In 2021, the slot receiver played a huge role in Utah State's passing attack. It's no wonder why. With a starting pair like Brandon Bowling and Deven Thompkins, who took 818 combined snaps in the slot and teamed up to accumulate 158 receptions for 2,539 yards and 20 touchdowns, both easily pacing the Aggies in the former two categories. The Mountain West didn't produce a defense capable of stopping them, so Utah State just kept going to the well – that's what good offenses do.
Even without a pair of stars like that, though, slot receivers have just about always featured in head coach Blake Anderson's offense. In 2020 at Arkansas State, Bowling took on the primary duties and finished second on the team in receptions (39) and touchdowns (seven) and third in receiving yards (507). Bowling and Kirk Merritt shared time in the slot in 2019, combining for 98 receptions, 1,069 yards and 14 scores. With more responsibilities in 2018, Merritt led the Red Wolves with 83 receptions, 1,005 yards and seven touchdowns.

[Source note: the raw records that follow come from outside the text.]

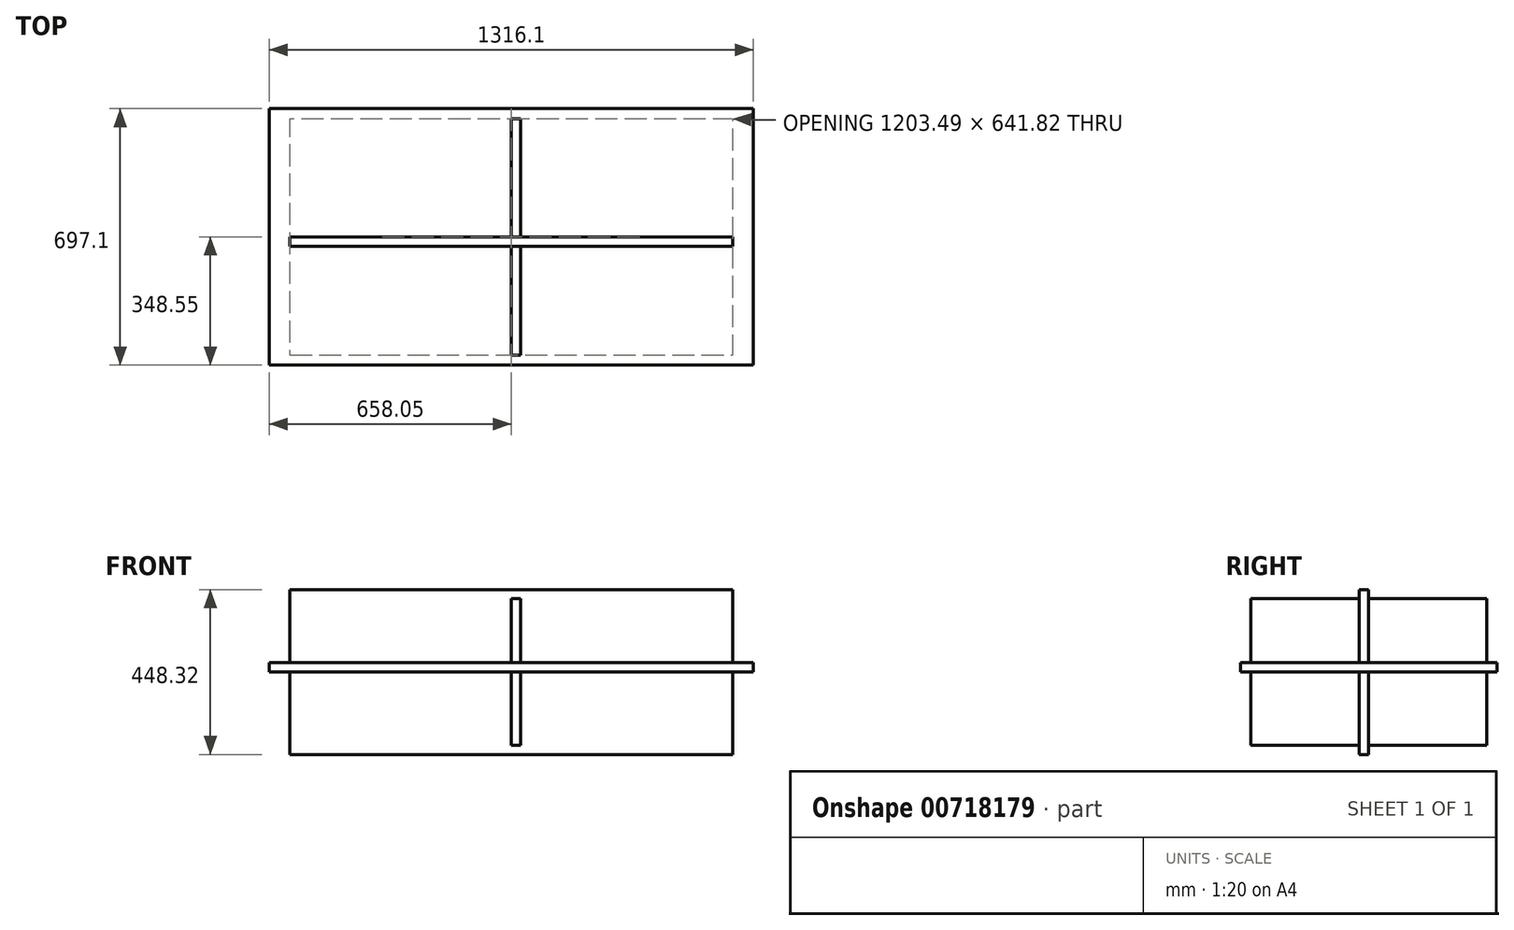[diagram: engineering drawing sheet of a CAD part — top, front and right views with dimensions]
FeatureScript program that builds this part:
annotation { "Feature Type Name" : "Feature", "Feature Type Description" : "" }
export const myFeature = defineFeature(function(context is Context, id is Id, definition is map)
    precondition{}
    {
        {
            var Q0;
            Q0=qCreatedBy(makeId("Front.planeOp"),FACE);
            var sketch = newSketch(context, id + "F0", { "sketchPlane" : qUnion([Q0])});
            skLineSegment(sketch, "E0.bottom", {"start": v(601.75, -224.16) * mm, "end": v(-601.75, -224.16) * mm});
            skLineSegment(sketch, "E0.top", {"start": v(601.75, 224.16) * mm, "end": v(-601.75, 224.16) * mm});
            skLineSegment(sketch, "E0.left", {"start": v(601.75, -224.16) * mm, "end": v(601.75, 224.16) * mm});
            skLineSegment(sketch, "E0.right", {"start": v(-601.75, -224.16) * mm, "end": v(-601.75, 224.16) * mm});
            skPoint(sketch, "E0.middle", {"position": v(0, 0) * mm});
            skSolve(sketch);
        }
        {
            var Q0;
            Q0 = qSketchRegion(id + "F0", true);
            extrude(context, id + "F1", {"entities" : qUnion([Q0]), "depth" : 25.4 * mm, "offsetDistance" : 25.4 * mm});
        }
        {
            var Q0;
            Q0=qCreatedBy(makeId("Top.planeOp"),FACE);
            var sketch = newSketch(context, id + "F2", { "sketchPlane" : qUnion([Q0])});
            skLineSegment(sketch, "E1.bottom", {"start": v(658.05, -348.55) * mm, "end": v(-658.05, -348.55) * mm});
            skLineSegment(sketch, "E1.top", {"start": v(658.05, 348.55) * mm, "end": v(-658.05, 348.55) * mm});
            skLineSegment(sketch, "E1.left", {"start": v(658.05, -348.55) * mm, "end": v(658.05, 348.55) * mm});
            skLineSegment(sketch, "E1.right", {"start": v(-658.05, -348.55) * mm, "end": v(-658.05, 348.55) * mm});
            skPoint(sketch, "E1.middle", {"position": v(0, 0) * mm});
            skSolve(sketch);
        }
        {
            var Q0;
            Q0 = qSketchRegion(id + "F2", true);
            extrude(context, id + "F3", {"entities" : qUnion([Q0]), "operationType" : NewBodyOperationType.ADD, "depth" : 25.4 * mm, "offsetDistance" : 25.4 * mm});
        }
        {
            var Q0;
            Q0=qCreatedBy(makeId("Right.planeOp"),FACE);
            var sketch = newSketch(context, id + "F4", { "sketchPlane" : qUnion([Q0])});
            skLineSegment(sketch, "E2.bottom", {"start": v(320.91, -199.37) * mm, "end": v(-320.91, -199.37) * mm});
            skLineSegment(sketch, "E2.top", {"start": v(320.91, 199.37) * mm, "end": v(-320.91, 199.37) * mm});
            skLineSegment(sketch, "E2.left", {"start": v(320.91, -199.37) * mm, "end": v(320.91, 199.37) * mm});
            skLineSegment(sketch, "E2.right", {"start": v(-320.91, -199.37) * mm, "end": v(-320.91, 199.37) * mm});
            skPoint(sketch, "E2.middle", {"position": v(0, 0) * mm});
            skSolve(sketch);
        }
        {
            var Q0;
            Q0 = qSketchRegion(id + "F4", true);
            extrude(context, id + "F5", {"entities" : qUnion([Q0]), "operationType" : NewBodyOperationType.ADD, "depth" : 25.4 * mm, "offsetDistance" : 25.4 * mm});
        }
    });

The list goes on, with Christian Booker and Chris Murray in 2017 (76 combined receptions for 1,064 yards, 15 touchdowns); Booker and Cam Echols-Luper in 2016 (45 combined receptions, 601 yards, one touchdown); J.D. McKissic in 2015 (52 receptions, 525 yards, two touchdowns) and 2014 (52 receptions, 629 yards). This is fundamental to how Anderson's offense functions. The 2021 Aggies were a peak, but they certainly weren't an exception.
In that sense, the 2022 Aggies weren't really an exception either. They didn't produce anywhere near as much out of the slot receiver room as they did in 2021, with Terrell Vaughn taking on 395 of the slot reps and essentially owning the position, racking up 56 receptions, 624 yards and five scores. Anderson would rather have a second strong slot receiver – and he may have in the early weeks of the season before an injury to Kyle Van Leeuwen forced a not-yet-ready NyNy Davis into action – but it isn't unheard of for one slot receiver to run the show in this offense.
But, as Vaughn returns for his senior season with what Utah State expects will be a deeper and better supporting cast around him, the Aggies are hoping to help him out by spreading the ball around to a few more potential targets.
"I think we're going to be more balanced across the board, not just at wideout but just generally," Anderson said. "One of my goals was to use all of our weapons and try to take the focus off of just one or two guys. I think it will help a guy like Terrell if we can balance the field out and make it a little bit bigger.
"We have other weapons on the field that'll help take some pressure off of him. We really didn't have a really balanced field a year ago with injuries and everything that went on. We got a little bit narrow-focused, and I think he'll benefit from that (balance)."
That extends to the outside receivers, running backs and tight ends as well, but Utah State needs more from the slot receivers not named Vaughn this offseason. There's a room of players who look to be up to the task, but it's always easier on paper than it is on the field.